Platinum is one of the commodities most geared to the euro zone, with Europe, which includes some of the world's largest diesel engine markets, consuming roughly a quarter of the metal for autocatalysts, used to cut pollution from car exhausts.
But Chief Executive Ian Farmer told reporters on Monday that China was taking up much of the slack from a weaker Europe: Jewellery is price sensitive, so as price comes down or the price relative to gold looks more attractive, we see volumes pick up.
The miner said demand from both auto and jewellery end users was holding up despite gathering storm clouds. Farmer said he expected prices to recover towards the end of 2012, 2013.
Platinum prices have dipped in the 2011 calendar year, with spot prices down around 6 percent since January, though they have recovered from lows touched at the start of October.
Lonmin said full-year underlying earnings per share rose to 111.6 cents from 70.2 cents, above expectations of 88 cents, according to Thomson Reuters I/B/E/S/, largely on the back of higher revenue and better achieved prices.
Revenues climbed to $1.99 billion, also topping forecasts and helping underlying profit before tax up almost 33 percent.
Platinum sales totalled 721,000 ounces over the 12 months, meeting a 2011 sales target trimmed in June after safety stoppages were followed by a walkout at Karee that saw it dismiss 9,000 workers. Lonmin targets sales of 750,000 platinum ounces in 2012, marginally below its 800,000 capacity.
The group's longer-term aim remains to restore sales and output to 950,000 platinum ounces, the miner said.
The operations were positive, they had four or five months of pretty solid operations, analyst Andy Davidson at Numis said.
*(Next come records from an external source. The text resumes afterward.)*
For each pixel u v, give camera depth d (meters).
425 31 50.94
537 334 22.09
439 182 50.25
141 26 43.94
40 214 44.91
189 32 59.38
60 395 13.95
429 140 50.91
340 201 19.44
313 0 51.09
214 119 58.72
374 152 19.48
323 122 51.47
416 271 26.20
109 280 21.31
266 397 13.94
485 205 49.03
But the overall tone was very cautious, which speaks to the market.
Shares in the group were up 0.9 percent at 0845 GMT, outperforming a 0.8 percent rise in the sector.
COSTS TOUGH, CAPEX SEEN RISING
Lonmin reported capital spending of $410 million this year, set to rise to $450 million for its 2012 financial year. The group said it could trim that if the economic environment dictates, given the need to retain balance sheet strength.
Costs per ounce increased by 11.2 percent. Lonmin had raised unit cost guidance to an annual increase of around 11 percent from 8 percent before because of the stoppage at Karee, part of its Marikana operations.
Rising costs have eaten into the bottom line for all miners, with South Africa, where Lonmin operates, particularly badly hit by wage inflation and rising power costs.
We expect our cost profile next year to increase about in line with our wage increase levels which at this stage is not yet resolved... but we expect it to be around the 8 to 9 percent range, Farmer said.
Shares in Lonmin have tumbled along with the rest of the sector in recent months and are down almost 47 percent from the start of the calendar year 2011, still underperforming the broader UK-listed mining sector.